## Supplied passage
[start]
Coloration that produces a very pale shade. A tint usually represents the minimum amount of color that will give perceptible appearance of coloration. In yarn processing, fugitive tints are used for identification, and then removed in wet processing.

Tinting (also called over-dyeing) Laundries often tint denim to try to make it look more vintage, or to achieve a different cast. The telltale signs of a pair of jeans that have been tinted are that the pocket lining and labels are dyed as well as the jeans.


The standard route to blasting/discharging/tinting is quite elaborate, in the light of three effects to be imparted on the same garment. There have been short cuts, which may be right/wrong/ingenious. If tinting is done on blasted/discharged areas, it obviously remains a spray method. However, if the tinting is overall, it follows the dyeing route. The process starts on gray garment being hand blasted followed by desizing and biopolishing. After drying the garment, tint-spray is given followed by air/machine drying and finishing. For tinting by dyeing method, the biopolished garment can straight away go for tinting wet-on-wet followed by finishing and drying.
[end]
## Problems to work on
**a.** Print the part of the tinting passage starting with "Tinting (also called" and going on through "as the jeans.", matching the original word for word.
**b.** According to the tinting passage, why is the standard route to blasting, discharging, and tinting quite elaborate? Answer in one to three sentences.

## Information provided
[start]
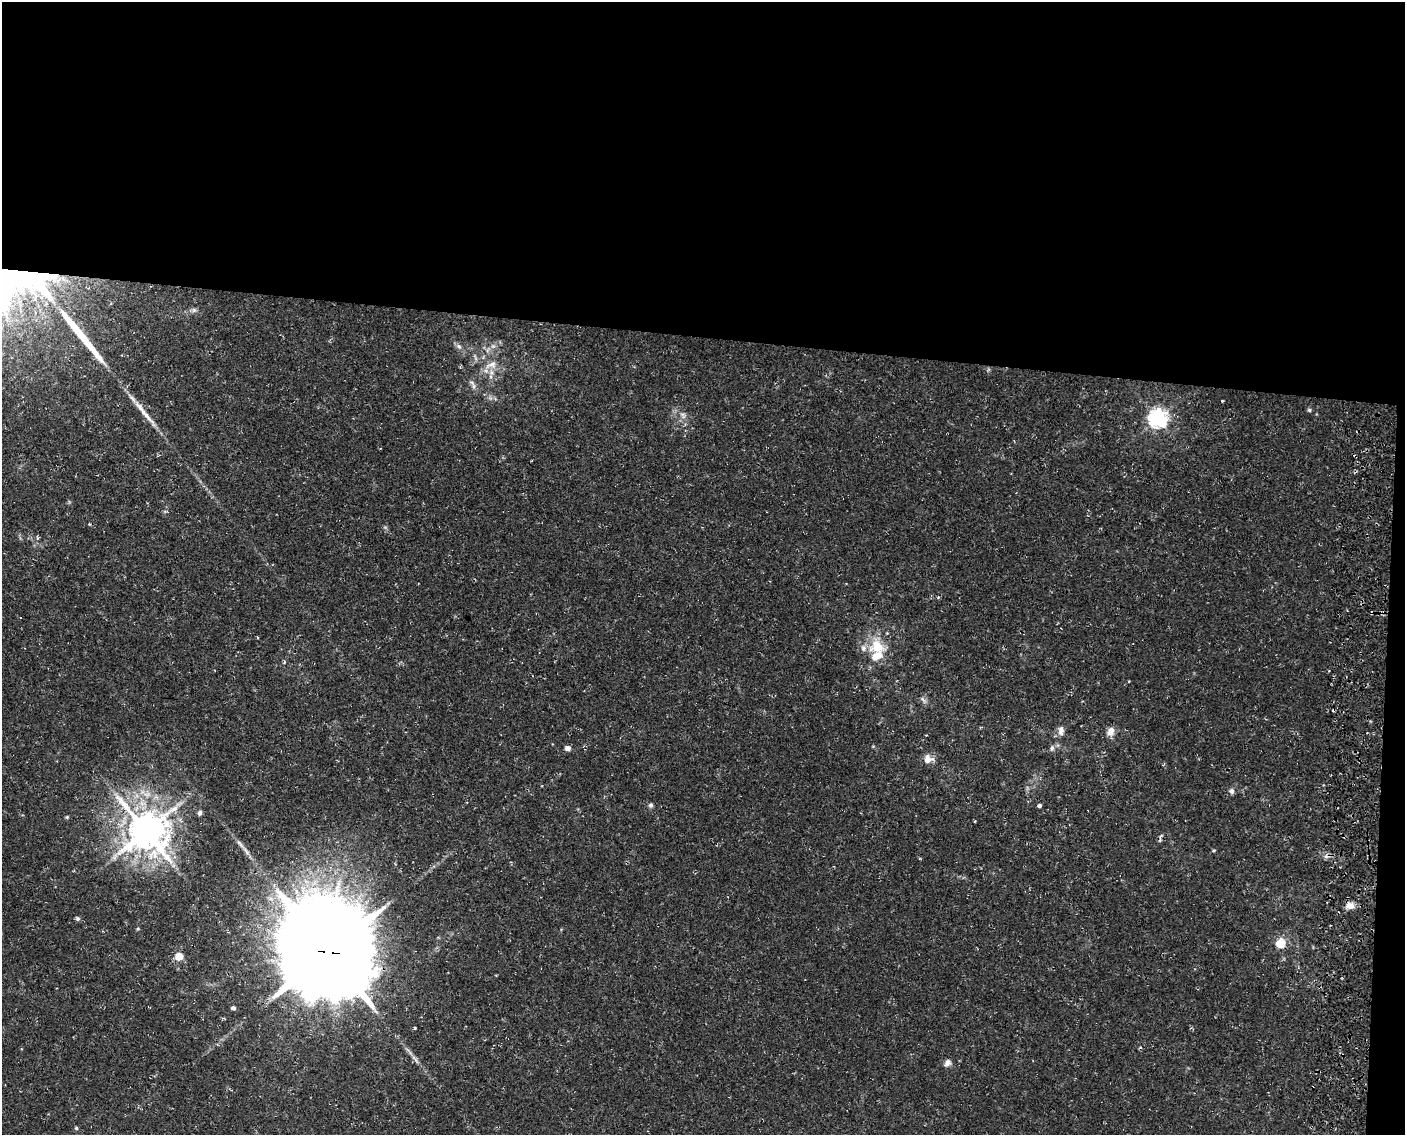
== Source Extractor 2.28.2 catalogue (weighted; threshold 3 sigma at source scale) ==
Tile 3 of 3 x 4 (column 3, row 1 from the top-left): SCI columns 3209-4611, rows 3403-4535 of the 4897 x 4553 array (HDU 1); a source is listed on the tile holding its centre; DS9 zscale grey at full resolution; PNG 1407 x 1137 px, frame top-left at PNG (2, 2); no overlay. Shown black and unused: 31% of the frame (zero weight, under 3 of 4 exposures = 5% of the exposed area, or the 3 px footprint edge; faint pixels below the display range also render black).
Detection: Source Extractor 2.28.2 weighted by HDU 2 'WHT'; one run over the whole footprint, this tile lists its part. Background 0.00483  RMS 0.0017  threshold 0.00758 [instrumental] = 3 sigma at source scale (4.5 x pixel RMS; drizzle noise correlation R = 1.50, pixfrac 1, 0.0396/0.0396 arcsec/px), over >= 5 px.
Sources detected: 45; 5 cosmic-ray / hot-pixel residue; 3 long thin detections or spike segments (spike, bleed or trail) — not listed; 2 inside a brighter listed object's ellipse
[end]
## Results of the exercise
**a.**
Tinting (also called over-dyeing) Laundries often tint denim to try to make it look more vintage, or to achieve a different cast. The telltale signs of a pair of jeans that have been tinted are that the pocket lining and labels are dyed as well as the jeans.

**b.** The standard route is quite elaborate because three effects (blasting, discharging, and tinting) have to be imparted on the same garment.